Infrastructure Week: I-10 bridge main focus for SW La.
Monday kicks off United for Infrastructure Week, “A Week to Champion America’s Infrastructure.”
For the Lake Area, it comes on the heels of President Biden’s visit. During his speech Thursday, the president said he was tired of hearing about Infrastructure Week without seeing change.
“It shouldn’t be this hard or take this long to fix a bridge that is this important,” Biden said.
He was in Lake Charles to promote his $2.3 trillion infrastructure plan and America Jobs Plan.
“The American Jobs Plan is a blue collar blueprint to modernize 20,000 miles of highways and roads and fix the nation’s ten most economically significant bridges which require replacement, bridges which are not safe anymore, which this bridge could be one of them,” Biden said.
“Ideally we would get all the federal funding to pay for the bridge,” said George Swift, SWLA Economic Development Alliance President and CEO, in a meeting with the American Press earlier in the week. “The more federal funding we get, the less we’ll have to toll, the smaller the toll amount.”
After the President’s speech, Swift said it was very “powerful” to have Biden highlight the bridge.
“I think it will help us in getting federal funding,” Swift said.
Swift said the state has already put up $114 million dollars, “thanks to Gov. Edwards.”
The bridge alone is projected to cost around $850 million dollars, Swift said. Some members of Congress are objecting to the size and other aspects of Biden’s trillion-plus plan. Details will most likely be negotiated. A vote on what that bill looks like in its final state will probably happen in July.

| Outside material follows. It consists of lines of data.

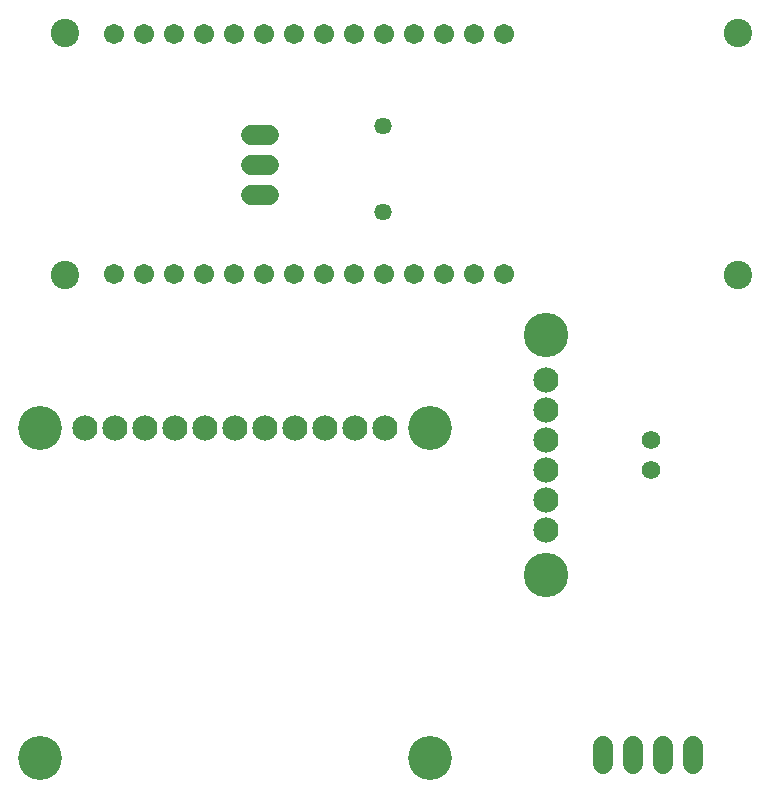
<source format=gbr>
G04 EAGLE Gerber RS-274X export*
G75*
%MOMM*%
%FSLAX34Y34*%
%LPD*%
%INSoldermask Bottom*%
%IPPOS*%
%AMOC8*
5,1,8,0,0,1.08239X$1,22.5*%
G01*
G04 Define Apertures*
%ADD10C,1.727200*%
%ADD11C,1.463200*%
%ADD12C,2.133600*%
%ADD13C,3.719200*%
%ADD14C,1.711200*%
%ADD15C,2.403200*%
%ADD16C,1.561200*%
%ADD17C,3.759200*%
D10*
X519278Y33542D02*
X519278Y48782D01*
X544678Y48782D02*
X544678Y33542D01*
X570078Y33542D02*
X570078Y48782D01*
X595478Y48782D02*
X595478Y33542D01*
X236320Y515200D02*
X221080Y515200D01*
X221080Y540600D02*
X236320Y540600D01*
X236320Y566000D02*
X221080Y566000D01*
D11*
X332800Y573222D03*
X332800Y500822D03*
D12*
X335080Y317902D03*
X309680Y317902D03*
X284280Y317902D03*
X258880Y317902D03*
X233480Y317902D03*
X208080Y317902D03*
X182680Y317902D03*
X157280Y317902D03*
X131880Y317902D03*
X106480Y317902D03*
X81080Y317902D03*
D13*
X373180Y38502D03*
X42980Y38502D03*
X42980Y317902D03*
X373180Y317902D03*
D14*
X435168Y651538D03*
X409768Y651538D03*
X384368Y651538D03*
X358968Y651538D03*
X333568Y651538D03*
X308168Y651538D03*
X282768Y651538D03*
X257368Y651538D03*
X231968Y651538D03*
X206568Y651538D03*
X181168Y651538D03*
X155768Y651538D03*
X130368Y651538D03*
X104968Y651538D03*
X104968Y448338D03*
X130368Y448338D03*
X155768Y448338D03*
X181168Y448338D03*
X206568Y448338D03*
X231968Y448338D03*
X257368Y448338D03*
X282768Y448338D03*
X308168Y448338D03*
X333568Y448338D03*
X358968Y448338D03*
X384368Y448338D03*
X409768Y448338D03*
X435168Y448338D03*
D15*
X64016Y447438D03*
X64016Y652438D03*
X634016Y652438D03*
X634016Y447438D03*
D12*
X470751Y358874D03*
X470751Y333474D03*
X470751Y308074D03*
X470751Y282674D03*
X470751Y257274D03*
X470751Y231874D03*
D16*
X559651Y308074D03*
X559651Y282674D03*
D17*
X470751Y396974D03*
X470751Y193774D03*
M02*

</source>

U.S. Senator Bill Cassidy has been vocal about his opposition, saying the amount of spending specifically for roads and bridges in the $2.3 trillion plan is low compared to other spending in the plan. On Fox News Sunday, May 2, he said it “is so low and split between 50 states over 5 years, you’re not going to get your bridge.”
Mike Hollier, executive director of ImCal Southwest Louisiana Regional Planning Commission, said “Construction started in 1949 on that bridge,” Hollier said. “That bridge is 70 years old and it was built with the thought in mind that it would have a 50-year lifespan. True we have 80 and 90-year-old bridges in the State of Louisiana still being utilized, but this is an interstate bridge, an interstate highway system transportation network. It can be very discouraging to look at this critical transportation network, just struggling to maintain what it is has.”

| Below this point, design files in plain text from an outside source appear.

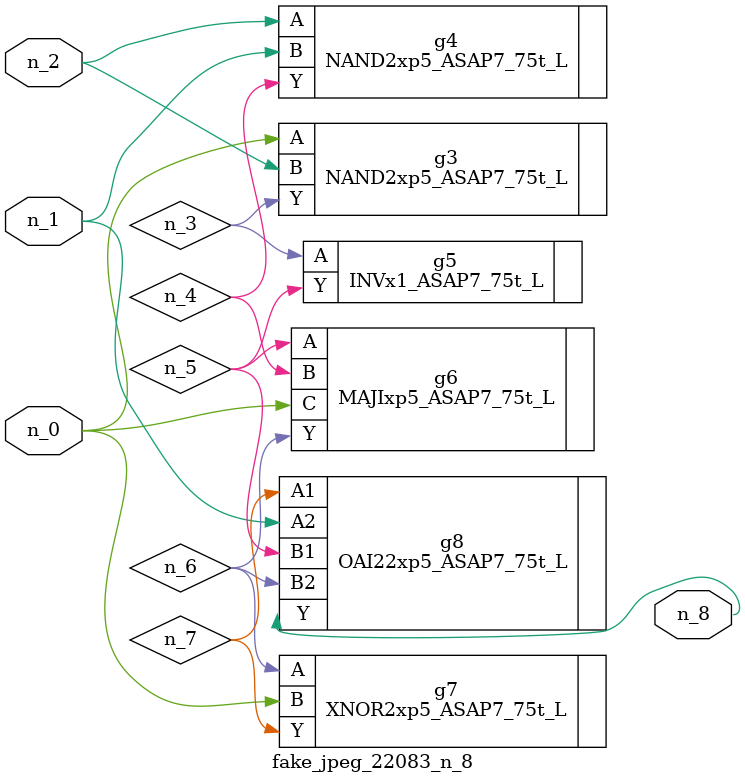
<source format=v>
module fake_jpeg_22083_n_8 (n_0, n_2, n_1, n_8);

input n_0;
input n_2;
input n_1;

output n_8;

wire n_3;
wire n_4;
wire n_6;
wire n_5;
wire n_7;

NAND2xp5_ASAP7_75t_L g3 ( 
.A(n_0),
.B(n_2),
.Y(n_3)
);

NAND2xp5_ASAP7_75t_L g4 ( 
.A(n_2),
.B(n_1),
.Y(n_4)
);

INVx1_ASAP7_75t_L g5 ( 
.A(n_3),
.Y(n_5)
);

MAJIxp5_ASAP7_75t_L g6 ( 
.A(n_5),
.B(n_4),
.C(n_0),
.Y(n_6)
);

XNOR2xp5_ASAP7_75t_L g7 ( 
.A(n_6),
.B(n_0),
.Y(n_7)
);

OAI22xp5_ASAP7_75t_L g8 ( 
.A1(n_7),
.A2(n_1),
.B1(n_5),
.B2(n_6),
.Y(n_8)
);


endmodule
</source>
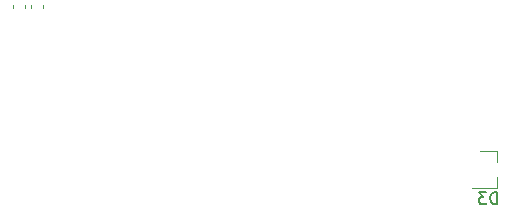
<source format=gbr>
%TF.GenerationSoftware,KiCad,Pcbnew,5.1.10-88a1d61d58~88~ubuntu20.04.1*%
%TF.CreationDate,2021-05-12T17:30:15+02:00*%
%TF.ProjectId,halfVoltageMosfetBoard,68616c66-566f-46c7-9461-67654d6f7366,rev?*%
%TF.SameCoordinates,Original*%
%TF.FileFunction,Legend,Bot*%
%TF.FilePolarity,Positive*%
%FSLAX46Y46*%
G04 Gerber Fmt 4.6, Leading zero omitted, Abs format (unit mm)*
G04 Created by KiCad (PCBNEW 5.1.10-88a1d61d58~88~ubuntu20.04.1) date 2021-05-12 17:30:15*
%MOMM*%
%LPD*%
G01*
G04 APERTURE LIST*
%ADD10C,0.120000*%
%ADD11C,0.150000*%
G04 APERTURE END LIST*
D10*
%TO.C,D3*%
X200510000Y-117920000D02*
X200510000Y-118850000D01*
X200510000Y-121080000D02*
X200510000Y-120150000D01*
X200510000Y-121080000D02*
X198350000Y-121080000D01*
X200510000Y-117920000D02*
X199050000Y-117920000D01*
%TO.C,C13*%
X160990000Y-105609420D02*
X160990000Y-105890580D01*
X162010000Y-105609420D02*
X162010000Y-105890580D01*
%TO.C,C14*%
X159490000Y-105609420D02*
X159490000Y-105890580D01*
X160510000Y-105609420D02*
X160510000Y-105890580D01*
%TO.C,D3*%
D11*
X200488095Y-122452380D02*
X200488095Y-121452380D01*
X200250000Y-121452380D01*
X200107142Y-121500000D01*
X200011904Y-121595238D01*
X199964285Y-121690476D01*
X199916666Y-121880952D01*
X199916666Y-122023809D01*
X199964285Y-122214285D01*
X200011904Y-122309523D01*
X200107142Y-122404761D01*
X200250000Y-122452380D01*
X200488095Y-122452380D01*
X199583333Y-121452380D02*
X198964285Y-121452380D01*
X199297619Y-121833333D01*
X199154761Y-121833333D01*
X199059523Y-121880952D01*
X199011904Y-121928571D01*
X198964285Y-122023809D01*
X198964285Y-122261904D01*
X199011904Y-122357142D01*
X199059523Y-122404761D01*
X199154761Y-122452380D01*
X199440476Y-122452380D01*
X199535714Y-122404761D01*
X199583333Y-122357142D01*
%TD*%
M02*

</source>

The bridge was meant for 30-something thousand vehicle crossings daily, not over 80,000. A significant portion of that traffic is freight, and that’s not projected to decline.

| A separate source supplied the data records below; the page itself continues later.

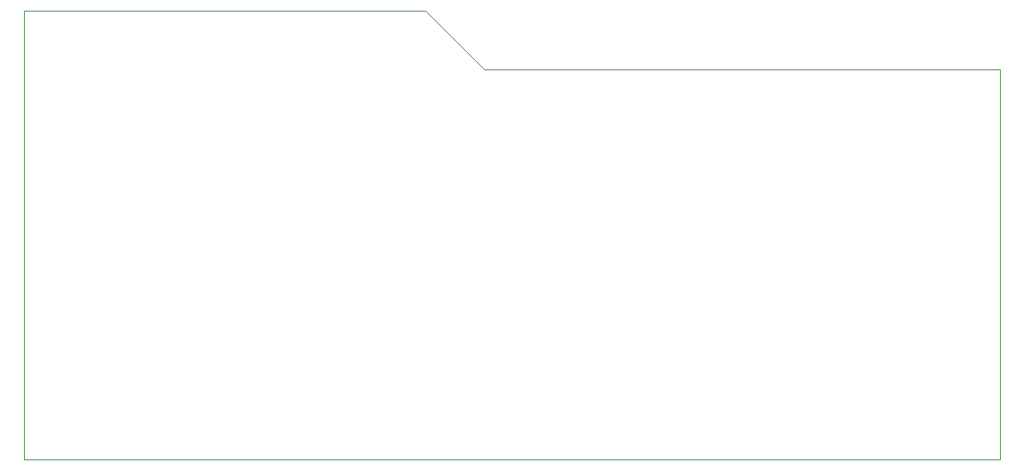
<source format=gbo>
G75*
%MOIN*%
%OFA0B0*%
%FSLAX25Y25*%
%IPPOS*%
%LPD*%
%AMOC8*
5,1,8,0,0,1.08239X$1,22.5*
%
%ADD10C,0.00000*%
D10*
X0027244Y0007496D02*
X0027244Y0188598D01*
X0188661Y0188598D01*
X0212283Y0164976D01*
X0420157Y0164976D01*
X0420157Y0007496D01*
X0027244Y0007496D01*
M02*

</source>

“There should be available funding to support and sustain the interstate highway system,” Hollier said. “The interstate highway is critical infrastructure to this nation. How can you sit here for 30 years debating on how to fund it? I would talk in terms of another bridge over the Calcasieu River, a third bridge. And Cameron doesn’t need a new ferry. Cameron needs a bridge.”
Hollier also pointed out that infrastructure refers to more than just a single bridge. Federal infrastructure dollars have already been directed to water system improvements in the state. Drainage, roads, sewer systems, ports and airports are included under the infrastructure umbrella.
“Infrastructure is not just about roads or drainage or water systems,” Hollier said. “It increasingly involves a fifth utility, public fiber.”
He said the infrastructure challenge to the Southwest Louisiana community is about resiliency, putting utilities underground for instance to protect them from weather events and to do it in increments of two city blocks at a time, so as not to disrupt an entire street of commerce.
“Calling attention to Infrastructure Week and the president’s visit calls attention to the needs we have not only in Southwest Louisiana but all over the state, Hollier said. “The longer we wait, the more projects cost and the more negative impact it has on business and individuals.”
“Hopefully, congress will act soon to get it moving,” Swift added. “This funding will go to the State of Louisiana, and they’ve shown they’re committed to this project.”
I-10 Bridge Task Force members Bart Yakupzack, John Pohorelsky and Keith DeRousseau, from left, discuss their proposal to get a new I-10 bridge built with the American Press editorial board.